**The problem**
Go through the entries below and say how many lines contain the string "knee"; write only that number.

**Data for this exercise**

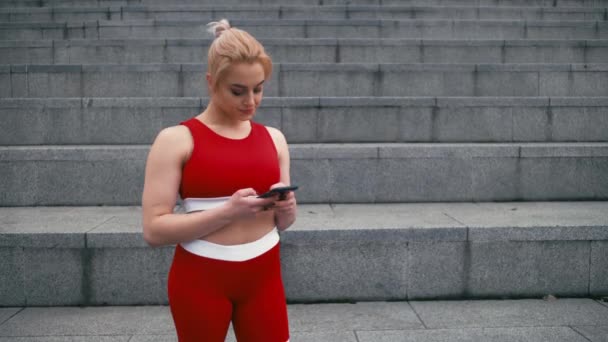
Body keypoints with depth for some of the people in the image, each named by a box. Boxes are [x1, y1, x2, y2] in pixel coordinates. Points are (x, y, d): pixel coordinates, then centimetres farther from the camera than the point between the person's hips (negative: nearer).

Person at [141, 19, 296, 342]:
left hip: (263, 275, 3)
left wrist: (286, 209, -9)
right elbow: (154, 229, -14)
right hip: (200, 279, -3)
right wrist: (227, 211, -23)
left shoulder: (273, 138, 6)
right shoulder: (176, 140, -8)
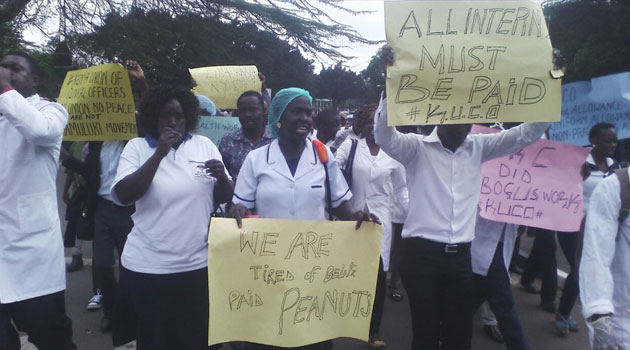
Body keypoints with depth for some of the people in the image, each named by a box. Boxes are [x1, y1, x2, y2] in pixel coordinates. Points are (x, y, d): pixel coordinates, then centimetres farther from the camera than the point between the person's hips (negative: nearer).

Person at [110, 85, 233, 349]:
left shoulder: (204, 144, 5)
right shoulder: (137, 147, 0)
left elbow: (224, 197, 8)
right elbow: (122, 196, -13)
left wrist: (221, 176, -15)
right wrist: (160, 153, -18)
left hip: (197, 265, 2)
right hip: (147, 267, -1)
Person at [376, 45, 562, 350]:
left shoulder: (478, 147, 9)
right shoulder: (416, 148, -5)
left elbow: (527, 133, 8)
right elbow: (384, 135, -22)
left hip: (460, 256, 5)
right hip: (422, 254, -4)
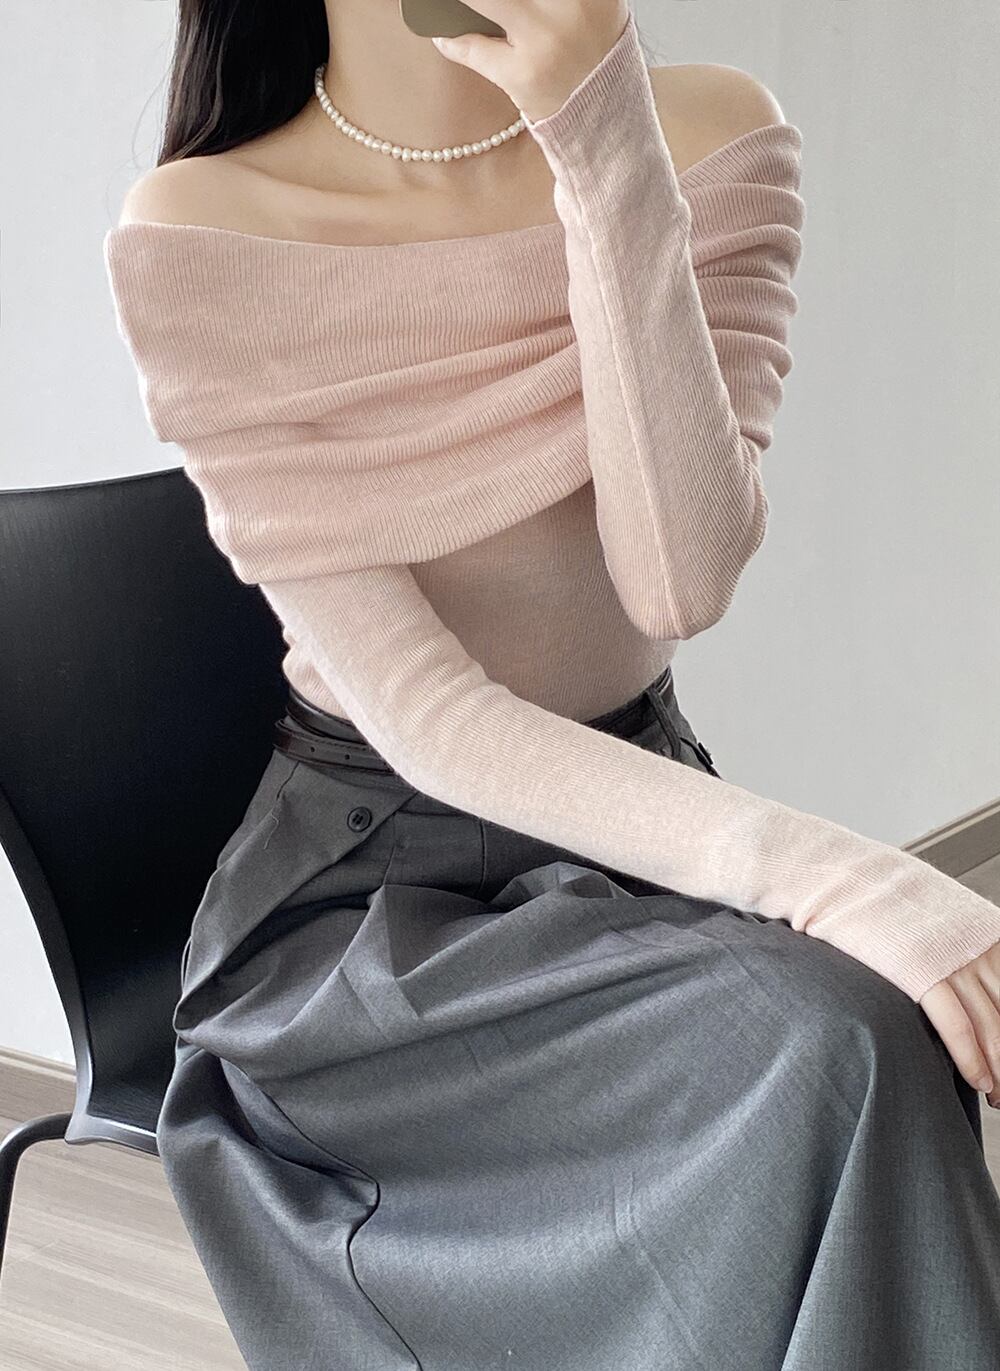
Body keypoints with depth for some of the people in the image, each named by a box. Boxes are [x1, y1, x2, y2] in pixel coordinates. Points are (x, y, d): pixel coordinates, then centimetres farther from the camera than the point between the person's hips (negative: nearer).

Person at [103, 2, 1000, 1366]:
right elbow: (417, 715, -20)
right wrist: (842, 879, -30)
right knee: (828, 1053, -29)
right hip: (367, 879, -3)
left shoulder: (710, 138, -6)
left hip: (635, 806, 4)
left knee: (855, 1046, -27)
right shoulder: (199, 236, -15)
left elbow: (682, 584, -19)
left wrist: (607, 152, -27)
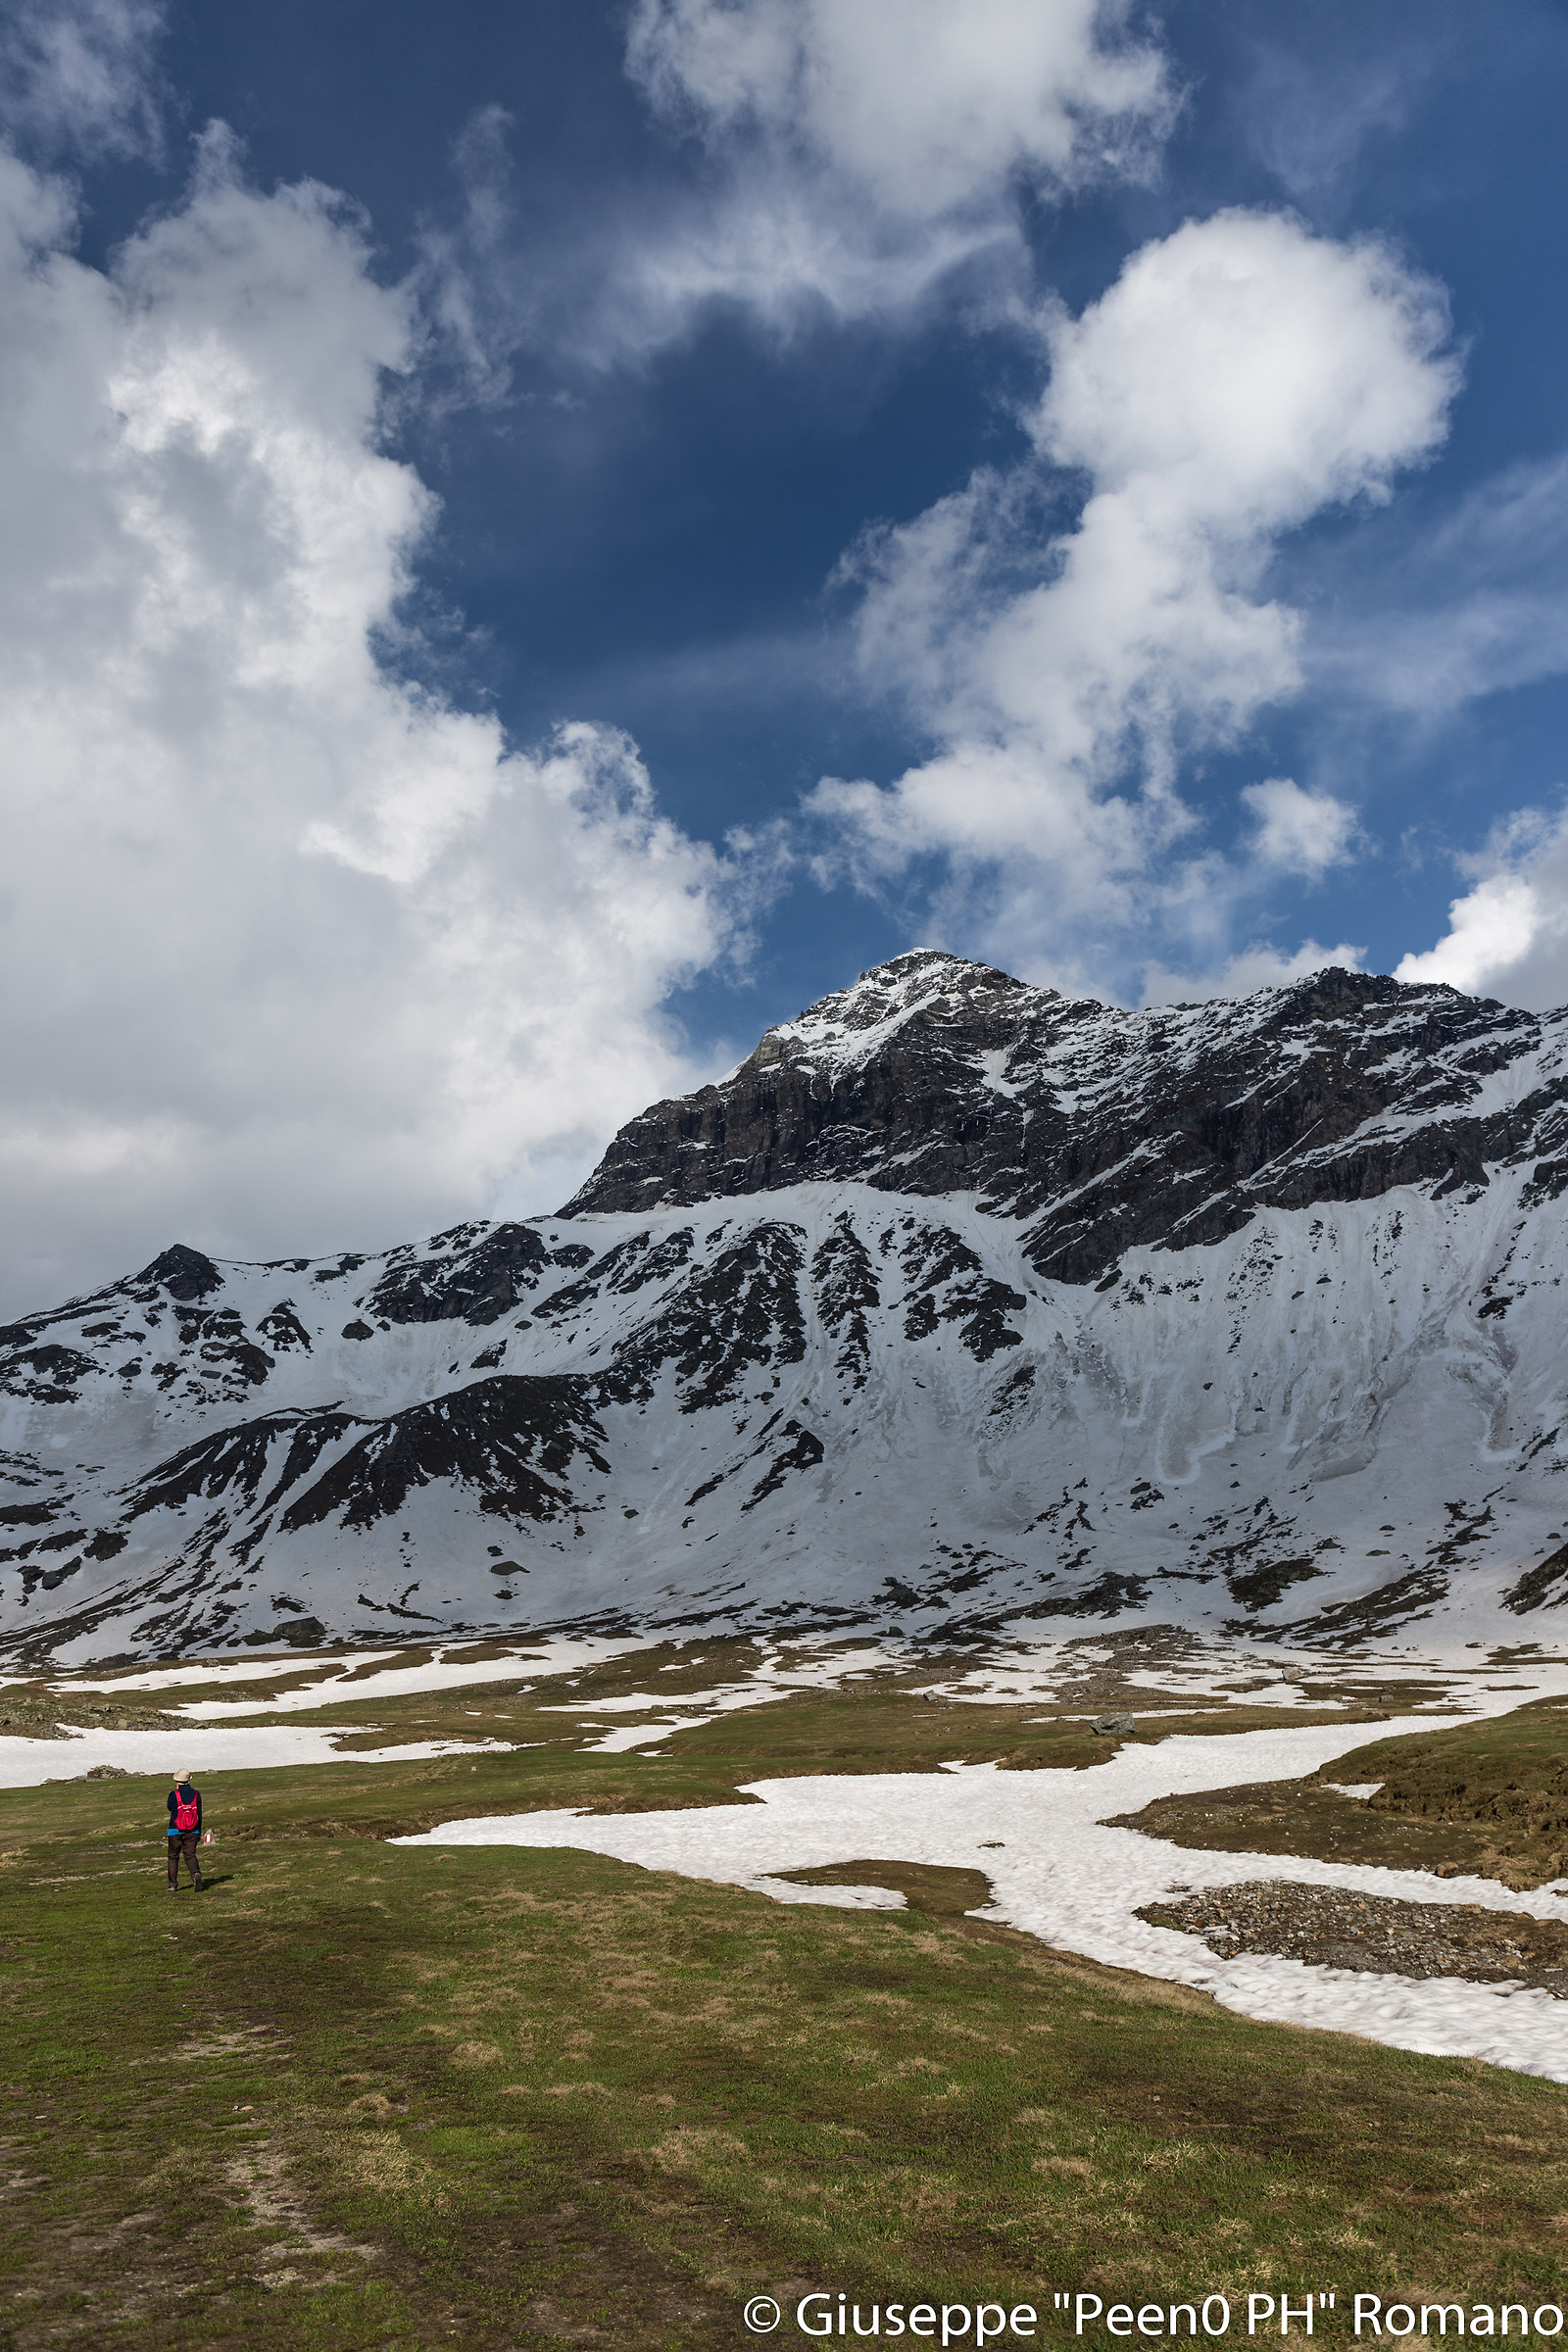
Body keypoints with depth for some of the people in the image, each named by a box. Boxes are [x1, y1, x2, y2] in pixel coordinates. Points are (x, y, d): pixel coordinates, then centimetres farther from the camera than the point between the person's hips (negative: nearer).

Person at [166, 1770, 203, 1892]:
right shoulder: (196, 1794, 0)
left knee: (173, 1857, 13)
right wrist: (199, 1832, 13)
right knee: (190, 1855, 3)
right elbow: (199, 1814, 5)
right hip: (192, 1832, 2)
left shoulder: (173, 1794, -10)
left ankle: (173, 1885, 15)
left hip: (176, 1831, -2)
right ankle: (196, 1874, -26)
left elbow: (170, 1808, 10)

**Solution for this task**
4